Motiverende gespreksvoering
Motiverende gespreksvoering stelt ons in staat om specifieke veranderstrategieën toe te passen met de basale attitudes van empathie, waardering en congruentie. Met andere woorden, we kunnen als coaches voortbouwen op alle fundamentele aspecten van de coach-klantrelatie, verandering in de klant genereren en hun zelfvertrouwen versterken. We slagen hierin na een consistente toepassing door het onthullen en reflecteren op problematisch gedrag en de bijbehorende cognities en emoties met de cliënt.
MG is een cliëntgerichte counselingstijl om de persoonlijke motivatie voor gedragsverandering te vergroten door twijfel te onderzoeken en te overwinnen (Miller, 2004). Oorspronkelijk is het ontwikkeld als opmaat voor integratie met andere klinische methoden om cliënten te helpen via motiverende belemmeringen voor verandering (Miller, 2004). Het kan ook worden gebruikt als korte interventie op zichzelf, in meestal één of twee sessies (Hettema et al., 2005). Op basis van het transtheoretische model van verandering moet het cliënten voorbereiden op de overgang van voorbeschouwingen en bezinning naar de echte fase van verandering (Miller & Rollnick, 2009). Cliënten die al klaar zijn voor verandering, hebben waarschijnlijk geen baat bij MG. Cliënten die boos zijn, weerstand ervaren en minder klaar zijn voor verandering lijken te zijn, lijken het meest baat te hebben bij MG (Miller & Rollnick, 2009). Het mooie van MG is dat het de eigen reden voor verandering van cliënten selectief versterkt, bijna alsof cliënten zichzelf naar verandering toe praten (Miller & Rollnick, 2009). Een vaardige therapeut bewandelt samen met de cliënt de weg van aanvankelijk twijfel naar gemotiveerde bereidheid, een haalbaar veranderingsplan en motivatie om te veranderen (Miller & Moyers, 2006). MG omvat daarom twee fasen: het stimuleren van motivatie om te veranderen en het versterken van de betrokkenheid bij verandering (Miller & Rollnick, 2009).

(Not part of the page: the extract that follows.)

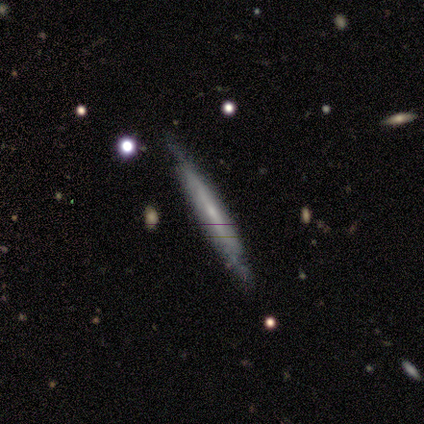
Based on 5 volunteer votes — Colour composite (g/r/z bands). It shows a smooth galaxy with no disk features (60%) that is cigar-shaped (100%). Merging: none (100%).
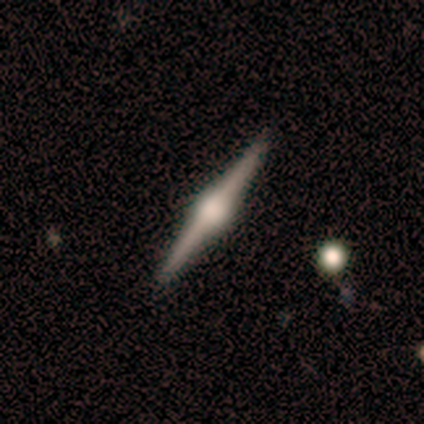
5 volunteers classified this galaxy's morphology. A featured or disk galaxy (80%) viewed edge-on (100%) with a rounded central bulge (75%). Merging: none (100%).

Video-Link: https://youtu.be/bxJ3q65fkaQ
Centrale aspecten en achtergrond
MG is veel dank verschuldigd aan Carl Rogers’ cliëntgerichte psychotherapie die het positieve menselijke potentieel benadrukt (Miller, 2004). Als ze het juiste empathische begrip, positieve waardering en radicale acceptatie krijgen, ontwikkelen mensen op natuurlijke wijze een gezonde, zelfvervullende houding (Hettema et al., 2005). Het is duidelijk dat de inzichten en methoden van Carl Rogers de fundamentele praktijk van MG zijn. Maar Miller stelt ook dat MG een stap verder gaat omdat de counseling gericht is op verandering (Miller & Rollnick, 2009). Bij een MG-sessie spreekt de cliënt meestal en de therapeut luistert. Deze asymmetrische communicatie is vooral opvallend in het kader van de motivatie van de cliënt om te veranderen (Miller & Rollnick, 2009).
De zelfperceptie-theorie stelt dat wanneer mensen een bepaalde houding verdedigen die niet overeenkomt met wat ze eigenlijk geloven, ze de neiging hebben om deze nieuwe houding sterker te verdedigen (Miller, 2004). Met andere woorden: de steun voor hun eerdere overtuigingen is verzwakt of zelfs weg. Wat betreft MG: wanneer de cliënt uit vrije wil over verandering spreekt, heeft dat als gevolg dat de cliënt positiever is over de verandering en beter in staat is om stappen te zetten in de richting van verbetering (Miller, 2004).
De AARD van de methode is echter blijvender en kan worden samengevat in een aantal belangrijke punten:
- Motivatie tot verandering komt vanuit de cliënt en wordt niet opgelegd door externe krachten.
- Het is de taak van de cliënt en niet van de coach, om twijfel bij de cliënt te benadrukken en op te lossen.
- Directe overreding is geen effectieve methode om twijfel op te lossen.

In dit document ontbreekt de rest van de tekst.